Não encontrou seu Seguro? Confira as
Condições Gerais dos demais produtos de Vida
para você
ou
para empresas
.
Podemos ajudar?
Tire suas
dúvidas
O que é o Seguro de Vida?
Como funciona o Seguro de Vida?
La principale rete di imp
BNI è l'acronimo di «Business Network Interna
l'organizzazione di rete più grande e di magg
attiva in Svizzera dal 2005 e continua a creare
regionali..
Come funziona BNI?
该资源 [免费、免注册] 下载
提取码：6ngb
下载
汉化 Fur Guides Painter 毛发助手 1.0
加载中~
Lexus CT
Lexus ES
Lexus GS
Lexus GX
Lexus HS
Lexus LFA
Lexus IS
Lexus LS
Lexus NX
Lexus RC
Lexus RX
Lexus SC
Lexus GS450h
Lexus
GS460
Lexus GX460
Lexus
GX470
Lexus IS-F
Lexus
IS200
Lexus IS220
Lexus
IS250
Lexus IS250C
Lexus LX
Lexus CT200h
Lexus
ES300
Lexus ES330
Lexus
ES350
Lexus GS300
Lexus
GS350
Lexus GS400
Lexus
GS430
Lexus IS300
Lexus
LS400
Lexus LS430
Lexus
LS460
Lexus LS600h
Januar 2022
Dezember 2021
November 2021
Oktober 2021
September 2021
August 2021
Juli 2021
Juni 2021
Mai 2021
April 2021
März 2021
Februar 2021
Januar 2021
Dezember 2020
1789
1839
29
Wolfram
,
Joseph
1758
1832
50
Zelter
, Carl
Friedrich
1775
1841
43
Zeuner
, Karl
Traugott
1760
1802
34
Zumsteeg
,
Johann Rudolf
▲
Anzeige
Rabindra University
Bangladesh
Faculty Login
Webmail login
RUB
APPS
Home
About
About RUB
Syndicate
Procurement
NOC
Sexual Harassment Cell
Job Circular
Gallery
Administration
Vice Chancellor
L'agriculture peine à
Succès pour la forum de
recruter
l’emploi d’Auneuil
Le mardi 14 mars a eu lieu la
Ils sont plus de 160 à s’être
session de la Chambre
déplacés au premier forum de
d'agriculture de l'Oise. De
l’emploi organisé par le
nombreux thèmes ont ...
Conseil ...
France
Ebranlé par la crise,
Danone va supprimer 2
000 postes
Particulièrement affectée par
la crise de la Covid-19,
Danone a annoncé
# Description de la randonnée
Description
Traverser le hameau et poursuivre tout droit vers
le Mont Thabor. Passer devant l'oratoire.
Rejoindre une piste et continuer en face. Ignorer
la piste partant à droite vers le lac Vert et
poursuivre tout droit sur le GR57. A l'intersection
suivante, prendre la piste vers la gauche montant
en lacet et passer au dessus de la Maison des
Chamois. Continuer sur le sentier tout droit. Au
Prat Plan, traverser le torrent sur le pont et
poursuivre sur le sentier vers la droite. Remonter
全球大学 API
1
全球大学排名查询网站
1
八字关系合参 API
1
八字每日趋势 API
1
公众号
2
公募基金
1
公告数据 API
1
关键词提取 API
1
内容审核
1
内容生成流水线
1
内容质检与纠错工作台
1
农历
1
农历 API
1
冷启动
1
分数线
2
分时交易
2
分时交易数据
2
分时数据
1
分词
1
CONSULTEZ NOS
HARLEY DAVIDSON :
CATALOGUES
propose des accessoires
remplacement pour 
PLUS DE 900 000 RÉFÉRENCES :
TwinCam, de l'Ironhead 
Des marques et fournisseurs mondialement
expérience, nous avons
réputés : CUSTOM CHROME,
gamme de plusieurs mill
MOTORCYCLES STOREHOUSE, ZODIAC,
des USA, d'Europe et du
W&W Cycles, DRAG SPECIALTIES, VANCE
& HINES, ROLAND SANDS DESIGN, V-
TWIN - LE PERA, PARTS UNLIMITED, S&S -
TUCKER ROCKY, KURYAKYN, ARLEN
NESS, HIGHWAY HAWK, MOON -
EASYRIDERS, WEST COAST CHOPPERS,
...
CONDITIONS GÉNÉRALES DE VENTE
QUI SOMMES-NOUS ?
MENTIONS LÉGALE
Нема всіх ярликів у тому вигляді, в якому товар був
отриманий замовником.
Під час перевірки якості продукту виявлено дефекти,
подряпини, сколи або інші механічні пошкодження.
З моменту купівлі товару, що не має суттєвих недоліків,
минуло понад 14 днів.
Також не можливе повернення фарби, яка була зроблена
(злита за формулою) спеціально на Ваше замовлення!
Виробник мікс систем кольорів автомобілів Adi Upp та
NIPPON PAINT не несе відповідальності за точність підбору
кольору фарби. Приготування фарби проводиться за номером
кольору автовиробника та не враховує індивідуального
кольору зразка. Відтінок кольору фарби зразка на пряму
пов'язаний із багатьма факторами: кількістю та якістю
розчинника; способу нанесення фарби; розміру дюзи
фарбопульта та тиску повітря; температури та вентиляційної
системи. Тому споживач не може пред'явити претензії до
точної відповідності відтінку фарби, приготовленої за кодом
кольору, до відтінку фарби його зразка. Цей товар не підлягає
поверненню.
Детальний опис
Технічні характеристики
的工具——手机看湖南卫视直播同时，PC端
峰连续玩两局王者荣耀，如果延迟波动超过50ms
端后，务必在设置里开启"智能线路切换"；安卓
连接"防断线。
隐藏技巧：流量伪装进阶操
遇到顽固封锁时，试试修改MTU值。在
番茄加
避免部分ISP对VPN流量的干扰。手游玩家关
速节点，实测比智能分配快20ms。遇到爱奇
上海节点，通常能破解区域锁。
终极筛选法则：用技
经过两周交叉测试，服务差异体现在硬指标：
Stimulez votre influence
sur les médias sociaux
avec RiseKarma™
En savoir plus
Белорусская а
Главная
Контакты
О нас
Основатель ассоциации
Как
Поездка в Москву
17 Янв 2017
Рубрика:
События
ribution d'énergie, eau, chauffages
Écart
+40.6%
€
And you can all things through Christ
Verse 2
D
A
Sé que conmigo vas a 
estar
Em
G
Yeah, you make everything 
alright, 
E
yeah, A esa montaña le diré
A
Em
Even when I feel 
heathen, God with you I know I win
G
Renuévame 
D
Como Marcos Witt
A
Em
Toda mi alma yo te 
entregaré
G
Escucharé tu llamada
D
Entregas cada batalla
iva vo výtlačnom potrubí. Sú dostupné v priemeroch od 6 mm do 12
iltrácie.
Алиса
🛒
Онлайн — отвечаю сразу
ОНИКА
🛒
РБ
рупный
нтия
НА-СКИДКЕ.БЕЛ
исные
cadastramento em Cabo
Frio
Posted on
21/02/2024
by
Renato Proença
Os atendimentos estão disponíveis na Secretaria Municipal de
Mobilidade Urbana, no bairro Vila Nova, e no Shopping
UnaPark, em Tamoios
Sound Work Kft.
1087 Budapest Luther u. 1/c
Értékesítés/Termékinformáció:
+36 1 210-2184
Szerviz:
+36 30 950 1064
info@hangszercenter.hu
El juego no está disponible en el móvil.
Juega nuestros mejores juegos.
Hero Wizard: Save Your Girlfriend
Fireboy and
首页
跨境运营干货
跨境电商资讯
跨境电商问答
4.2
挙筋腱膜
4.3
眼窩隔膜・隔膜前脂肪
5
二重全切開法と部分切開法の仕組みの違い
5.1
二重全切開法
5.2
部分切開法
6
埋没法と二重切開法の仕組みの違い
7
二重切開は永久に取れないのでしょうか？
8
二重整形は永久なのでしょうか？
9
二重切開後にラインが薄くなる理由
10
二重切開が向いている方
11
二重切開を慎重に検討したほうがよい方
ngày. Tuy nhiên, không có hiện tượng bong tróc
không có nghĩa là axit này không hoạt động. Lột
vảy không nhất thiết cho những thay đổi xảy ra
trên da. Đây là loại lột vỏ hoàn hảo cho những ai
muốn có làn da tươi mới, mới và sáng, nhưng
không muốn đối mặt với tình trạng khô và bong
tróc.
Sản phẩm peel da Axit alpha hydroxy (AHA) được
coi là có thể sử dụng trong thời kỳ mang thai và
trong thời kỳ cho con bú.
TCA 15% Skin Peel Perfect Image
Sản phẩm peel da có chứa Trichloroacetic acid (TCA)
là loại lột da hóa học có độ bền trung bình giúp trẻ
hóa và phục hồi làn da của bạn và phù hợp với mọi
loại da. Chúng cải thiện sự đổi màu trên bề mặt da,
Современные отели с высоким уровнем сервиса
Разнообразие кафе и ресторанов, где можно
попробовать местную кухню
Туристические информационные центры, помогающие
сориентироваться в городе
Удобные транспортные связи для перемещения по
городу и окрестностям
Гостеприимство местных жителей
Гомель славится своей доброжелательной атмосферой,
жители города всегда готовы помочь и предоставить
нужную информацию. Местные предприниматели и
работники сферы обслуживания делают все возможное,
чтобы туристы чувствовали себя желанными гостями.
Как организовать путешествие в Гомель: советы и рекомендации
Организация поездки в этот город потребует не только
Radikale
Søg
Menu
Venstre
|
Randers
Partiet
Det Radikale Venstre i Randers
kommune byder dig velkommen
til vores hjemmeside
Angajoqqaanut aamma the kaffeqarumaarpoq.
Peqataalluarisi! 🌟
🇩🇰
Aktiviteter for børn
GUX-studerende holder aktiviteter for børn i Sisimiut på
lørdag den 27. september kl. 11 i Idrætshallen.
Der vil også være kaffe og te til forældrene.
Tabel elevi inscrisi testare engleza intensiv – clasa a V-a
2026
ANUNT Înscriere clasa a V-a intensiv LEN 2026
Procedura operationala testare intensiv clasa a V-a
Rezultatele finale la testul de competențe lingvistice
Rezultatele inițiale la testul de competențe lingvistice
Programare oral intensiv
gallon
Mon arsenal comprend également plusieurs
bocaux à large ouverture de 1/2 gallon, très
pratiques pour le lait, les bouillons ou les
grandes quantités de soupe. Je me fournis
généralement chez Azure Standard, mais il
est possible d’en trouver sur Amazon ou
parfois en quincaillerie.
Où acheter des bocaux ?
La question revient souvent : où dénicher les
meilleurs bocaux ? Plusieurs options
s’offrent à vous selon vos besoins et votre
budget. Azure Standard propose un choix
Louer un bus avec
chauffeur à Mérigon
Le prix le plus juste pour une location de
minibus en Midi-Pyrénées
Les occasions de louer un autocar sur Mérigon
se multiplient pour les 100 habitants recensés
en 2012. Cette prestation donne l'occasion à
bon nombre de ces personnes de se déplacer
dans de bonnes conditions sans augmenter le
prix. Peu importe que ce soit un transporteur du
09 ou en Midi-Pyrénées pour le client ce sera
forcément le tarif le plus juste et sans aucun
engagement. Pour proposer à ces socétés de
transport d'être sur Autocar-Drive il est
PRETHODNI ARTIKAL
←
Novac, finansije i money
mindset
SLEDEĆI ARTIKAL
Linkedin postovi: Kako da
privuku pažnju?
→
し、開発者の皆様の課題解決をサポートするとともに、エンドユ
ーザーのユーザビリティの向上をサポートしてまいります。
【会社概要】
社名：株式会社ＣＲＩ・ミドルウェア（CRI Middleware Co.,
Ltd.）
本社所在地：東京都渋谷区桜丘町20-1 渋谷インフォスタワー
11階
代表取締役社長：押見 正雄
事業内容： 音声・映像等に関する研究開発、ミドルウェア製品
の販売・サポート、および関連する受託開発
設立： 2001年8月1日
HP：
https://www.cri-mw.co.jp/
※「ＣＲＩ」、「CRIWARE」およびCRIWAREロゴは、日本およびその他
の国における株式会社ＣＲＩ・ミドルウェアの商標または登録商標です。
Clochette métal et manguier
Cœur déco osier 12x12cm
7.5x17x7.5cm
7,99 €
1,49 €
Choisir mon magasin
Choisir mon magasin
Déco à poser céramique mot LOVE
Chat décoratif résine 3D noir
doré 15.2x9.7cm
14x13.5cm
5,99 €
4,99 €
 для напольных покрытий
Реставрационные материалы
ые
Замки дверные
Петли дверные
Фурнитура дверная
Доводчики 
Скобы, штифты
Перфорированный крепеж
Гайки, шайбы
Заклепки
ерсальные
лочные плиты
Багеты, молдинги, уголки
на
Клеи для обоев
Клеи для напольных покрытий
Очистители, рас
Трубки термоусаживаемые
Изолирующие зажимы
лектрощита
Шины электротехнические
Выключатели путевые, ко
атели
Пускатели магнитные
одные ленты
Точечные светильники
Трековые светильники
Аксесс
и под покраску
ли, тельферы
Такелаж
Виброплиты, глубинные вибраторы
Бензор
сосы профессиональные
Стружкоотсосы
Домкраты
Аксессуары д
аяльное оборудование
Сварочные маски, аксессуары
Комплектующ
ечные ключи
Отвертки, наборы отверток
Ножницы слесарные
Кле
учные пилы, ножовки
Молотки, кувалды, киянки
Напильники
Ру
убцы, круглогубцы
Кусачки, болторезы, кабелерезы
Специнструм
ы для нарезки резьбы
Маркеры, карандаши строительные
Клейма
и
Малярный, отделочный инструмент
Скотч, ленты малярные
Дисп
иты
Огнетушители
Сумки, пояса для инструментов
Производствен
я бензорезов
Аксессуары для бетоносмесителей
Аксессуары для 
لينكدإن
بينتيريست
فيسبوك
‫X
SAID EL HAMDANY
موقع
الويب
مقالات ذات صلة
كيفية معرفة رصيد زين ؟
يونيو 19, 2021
_ _ _ _ _ _ _
▶ [Activity] The lines to reproduce run from the one containing "事業内容： 音声・映像等に関する研究開発、ミドルウェア製品" to the last line of the listing; print them exactly, including both ends.

▶ [Result of this exercise]
事業内容： 音声・映像等に関する研究開発、ミドルウェア製品
の販売・サポート、および関連する受託開発
設立： 2001年8月1日
HP：
https://www.cri-mw.co.jp/
※「ＣＲＩ」、「CRIWARE」およびCRIWAREロゴは、日本およびその他
の国における株式会社ＣＲＩ・ミドルウェアの商標または登録商標です。
Clochette métal et manguier
Cœur déco osier 12x12cm
7.5x17x7.5cm
7,99 €
1,49 €
Choisir mon magasin
Choisir mon magasin
Déco à poser céramique mot LOVE
Chat décoratif résine 3D noir
doré 15.2x9.7cm
14x13.5cm
5,99 €
4,99 €
 для напольных покрытий
Реставрационные материалы
ые
Замки дверные
Петли дверные
Фурнитура дверная
Доводчики 
Скобы, штифты
Перфорированный крепеж
Гайки, шайбы
Заклепки
ерсальные
лочные плиты
Багеты, молдинги, уголки
на
Клеи для обоев
Клеи для напольных покрытий
Очистители, рас
Трубки термоусаживаемые
Изолирующие зажимы
лектрощита
Шины электротехнические
Выключатели путевые, ко
атели
Пускатели магнитные
одные ленты
Точечные светильники
Трековые светильники
Аксесс
и под покраску
ли, тельферы
Такелаж
Виброплиты, глубинные вибраторы
Бензор
сосы профессиональные
Стружкоотсосы
Домкраты
Аксессуары д
аяльное оборудование
Сварочные маски, аксессуары
Комплектующ
ечные ключи
Отвертки, наборы отверток
Ножницы слесарные
Кле
учные пилы, ножовки
Молотки, кувалды, киянки
Напильники
Ру
убцы, круглогубцы
Кусачки, болторезы, кабелерезы
Специнструм
ы для нарезки резьбы
Маркеры, карандаши строительные
Клейма
и
Малярный, отделочный инструмент
Скотч, ленты малярные
Дисп
иты
Огнетушители
Сумки, пояса для инструментов
Производствен
я бензорезов
Аксессуары для бетоносмесителей
Аксессуары для 
لينكدإن
بينتيريست
فيسبوك
‫X
SAID EL HAMDANY
موقع
الويب
مقالات ذات صلة
كيفية معرفة رصيد زين ؟
يونيو 19, 2021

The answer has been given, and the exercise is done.